▶ [BRIEF 1]:
In the page excerpt on QoS, what does using TDMA instead of Polling on InfiLINK 2x2 and InfiMAN 2x2 devices reduce?
▶ [BRIEF 2]:
Rewrite the page excerpt on QoS from "Keep in mind" up to and including "Polling: Application features).", putting "delay variation" in place of "jitter".

▶ [PAGE EXCERPT]:
Keep in mind that implementing QoS policies is the only method to ensure the quality metrics. For an optimal effect, the QoS configuration should be synchronized with other settings. For example, using the TDMA technology instead of Polling on the InfiLINK 2x2 and InfiMAN 2x2 families of devices reduces jitter by stabilizing the value of the delay (see TDMA and Polling: Application features).
Figure 9a - Example of data distribution with partly implemented QoS policies
Figure 9b - Example of data distribution with implemented QoS policies
From the management point of view, the transmission path through the network can be described in two ways (Figure 10a, b):
Figure 10a - White-box structure example
Figure 10b - Black-box structure example
To solve the described problem of the black-box network structure, the packet headers can be labeled: the priority required during packet processing is set in a header field and is kept over the whole path. In this case, all intermediate devices can put the incoming data in a queue according to the field values in which the priority is indicated. This requires the development of standard protocols and the implementation of these protocols by the equipment manufacturers.

▶ [EXCERPTED RECORDS]:
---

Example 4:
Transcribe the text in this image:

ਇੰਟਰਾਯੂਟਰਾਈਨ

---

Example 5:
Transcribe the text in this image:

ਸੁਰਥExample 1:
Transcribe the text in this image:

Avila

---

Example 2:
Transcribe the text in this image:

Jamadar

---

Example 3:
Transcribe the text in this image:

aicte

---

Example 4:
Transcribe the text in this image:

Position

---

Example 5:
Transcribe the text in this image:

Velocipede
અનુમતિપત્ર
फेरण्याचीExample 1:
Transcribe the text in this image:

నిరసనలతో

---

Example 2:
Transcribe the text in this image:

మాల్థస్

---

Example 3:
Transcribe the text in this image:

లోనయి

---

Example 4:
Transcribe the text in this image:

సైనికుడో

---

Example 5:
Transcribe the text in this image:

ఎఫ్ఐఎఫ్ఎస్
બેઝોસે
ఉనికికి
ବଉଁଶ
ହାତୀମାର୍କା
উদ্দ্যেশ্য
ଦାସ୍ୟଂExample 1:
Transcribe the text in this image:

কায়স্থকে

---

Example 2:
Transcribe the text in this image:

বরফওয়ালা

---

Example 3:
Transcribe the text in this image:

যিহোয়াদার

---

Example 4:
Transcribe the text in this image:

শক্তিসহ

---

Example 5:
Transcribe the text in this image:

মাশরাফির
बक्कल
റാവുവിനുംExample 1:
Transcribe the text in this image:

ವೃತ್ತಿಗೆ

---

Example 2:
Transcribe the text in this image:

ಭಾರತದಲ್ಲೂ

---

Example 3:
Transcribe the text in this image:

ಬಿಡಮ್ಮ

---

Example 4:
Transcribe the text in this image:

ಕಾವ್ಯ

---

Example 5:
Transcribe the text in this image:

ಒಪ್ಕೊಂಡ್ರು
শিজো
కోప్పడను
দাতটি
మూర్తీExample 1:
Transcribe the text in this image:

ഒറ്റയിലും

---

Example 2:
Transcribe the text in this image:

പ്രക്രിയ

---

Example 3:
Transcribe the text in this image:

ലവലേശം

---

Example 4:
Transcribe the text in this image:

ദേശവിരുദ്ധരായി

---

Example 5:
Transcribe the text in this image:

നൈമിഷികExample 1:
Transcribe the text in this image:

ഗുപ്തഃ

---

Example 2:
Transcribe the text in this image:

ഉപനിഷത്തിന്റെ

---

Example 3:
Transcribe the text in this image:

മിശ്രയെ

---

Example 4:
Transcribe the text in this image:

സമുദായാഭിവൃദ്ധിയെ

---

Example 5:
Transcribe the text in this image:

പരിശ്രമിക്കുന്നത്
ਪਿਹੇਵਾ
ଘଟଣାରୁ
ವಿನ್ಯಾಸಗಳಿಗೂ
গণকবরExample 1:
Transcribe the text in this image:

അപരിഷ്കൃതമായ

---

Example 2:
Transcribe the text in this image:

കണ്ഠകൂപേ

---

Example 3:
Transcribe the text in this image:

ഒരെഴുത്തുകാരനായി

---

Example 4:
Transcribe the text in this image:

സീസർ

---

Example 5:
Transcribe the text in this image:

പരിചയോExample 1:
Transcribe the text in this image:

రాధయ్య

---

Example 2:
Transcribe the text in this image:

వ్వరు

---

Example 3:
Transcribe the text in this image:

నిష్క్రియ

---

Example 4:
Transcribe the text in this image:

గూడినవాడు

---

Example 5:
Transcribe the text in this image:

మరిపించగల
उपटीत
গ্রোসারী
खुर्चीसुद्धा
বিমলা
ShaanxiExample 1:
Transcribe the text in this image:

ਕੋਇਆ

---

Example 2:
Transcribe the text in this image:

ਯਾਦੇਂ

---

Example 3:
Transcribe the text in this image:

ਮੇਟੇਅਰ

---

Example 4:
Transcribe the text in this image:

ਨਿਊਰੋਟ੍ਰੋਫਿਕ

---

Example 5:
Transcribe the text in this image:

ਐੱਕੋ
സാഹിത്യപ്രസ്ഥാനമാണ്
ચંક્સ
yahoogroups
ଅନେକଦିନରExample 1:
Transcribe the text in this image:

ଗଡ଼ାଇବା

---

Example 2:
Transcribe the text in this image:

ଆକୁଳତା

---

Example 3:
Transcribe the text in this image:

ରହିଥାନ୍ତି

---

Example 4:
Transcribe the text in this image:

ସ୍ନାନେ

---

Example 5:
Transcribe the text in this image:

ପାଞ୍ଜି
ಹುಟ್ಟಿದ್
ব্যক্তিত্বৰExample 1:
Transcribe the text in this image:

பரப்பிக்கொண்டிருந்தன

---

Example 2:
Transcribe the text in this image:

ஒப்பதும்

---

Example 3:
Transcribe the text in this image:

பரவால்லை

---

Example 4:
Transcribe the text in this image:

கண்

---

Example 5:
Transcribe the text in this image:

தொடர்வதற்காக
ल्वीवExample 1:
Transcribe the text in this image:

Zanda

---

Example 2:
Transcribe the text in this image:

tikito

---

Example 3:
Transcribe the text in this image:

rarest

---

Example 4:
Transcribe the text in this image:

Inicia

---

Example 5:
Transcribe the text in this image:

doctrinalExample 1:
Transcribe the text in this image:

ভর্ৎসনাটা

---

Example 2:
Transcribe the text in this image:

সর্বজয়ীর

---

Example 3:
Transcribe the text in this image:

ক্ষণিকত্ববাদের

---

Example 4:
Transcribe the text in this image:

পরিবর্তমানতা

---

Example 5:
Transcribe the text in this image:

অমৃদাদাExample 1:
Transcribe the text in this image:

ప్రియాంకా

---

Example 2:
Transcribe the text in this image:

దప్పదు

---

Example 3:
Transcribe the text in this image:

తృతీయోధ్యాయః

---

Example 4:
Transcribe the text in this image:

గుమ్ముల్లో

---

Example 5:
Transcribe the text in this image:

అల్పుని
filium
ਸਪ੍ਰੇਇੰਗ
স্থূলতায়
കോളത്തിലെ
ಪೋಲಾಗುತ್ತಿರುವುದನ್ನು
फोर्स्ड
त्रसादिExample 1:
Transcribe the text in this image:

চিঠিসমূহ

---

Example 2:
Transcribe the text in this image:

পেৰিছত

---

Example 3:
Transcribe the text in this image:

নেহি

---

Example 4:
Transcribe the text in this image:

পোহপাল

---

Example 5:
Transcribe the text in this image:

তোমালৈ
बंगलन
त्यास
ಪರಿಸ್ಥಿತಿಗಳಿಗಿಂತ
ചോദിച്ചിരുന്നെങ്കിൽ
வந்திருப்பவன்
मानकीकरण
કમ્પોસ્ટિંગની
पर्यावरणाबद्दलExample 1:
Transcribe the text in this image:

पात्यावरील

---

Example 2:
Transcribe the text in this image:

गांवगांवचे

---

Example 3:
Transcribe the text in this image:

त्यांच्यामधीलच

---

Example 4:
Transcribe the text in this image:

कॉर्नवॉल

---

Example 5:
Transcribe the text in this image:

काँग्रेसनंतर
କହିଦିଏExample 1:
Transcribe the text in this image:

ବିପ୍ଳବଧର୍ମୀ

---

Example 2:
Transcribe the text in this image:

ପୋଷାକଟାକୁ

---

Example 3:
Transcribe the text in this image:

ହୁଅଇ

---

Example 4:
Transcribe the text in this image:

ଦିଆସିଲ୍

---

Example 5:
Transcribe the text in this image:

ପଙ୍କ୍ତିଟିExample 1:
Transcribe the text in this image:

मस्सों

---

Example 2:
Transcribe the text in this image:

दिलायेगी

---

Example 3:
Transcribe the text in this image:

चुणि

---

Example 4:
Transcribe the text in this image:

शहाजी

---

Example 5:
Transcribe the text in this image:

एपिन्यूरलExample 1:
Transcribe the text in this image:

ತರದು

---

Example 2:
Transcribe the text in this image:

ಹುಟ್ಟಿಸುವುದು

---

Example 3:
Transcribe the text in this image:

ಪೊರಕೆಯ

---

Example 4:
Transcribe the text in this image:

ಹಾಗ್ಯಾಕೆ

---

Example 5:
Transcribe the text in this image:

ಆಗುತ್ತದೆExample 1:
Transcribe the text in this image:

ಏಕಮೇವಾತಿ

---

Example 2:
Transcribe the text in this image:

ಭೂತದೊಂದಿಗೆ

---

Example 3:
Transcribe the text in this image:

▶ [FULL OUTPUT 1]:
It reduces jitter by stabilizing the value of the delay.

▶ [FULL OUTPUT 2]:
Keep in mind that implementing QoS policies is the only method to ensure the quality metrics. For an optimal effect, the QoS configuration should be synchronized with other settings. For example, using the TDMA technology instead of Polling on the InfiLINK 2x2 and InfiMAN 2x2 families of devices reduces delay variation by stabilizing the value of the delay (see TDMA and Polling: Application features).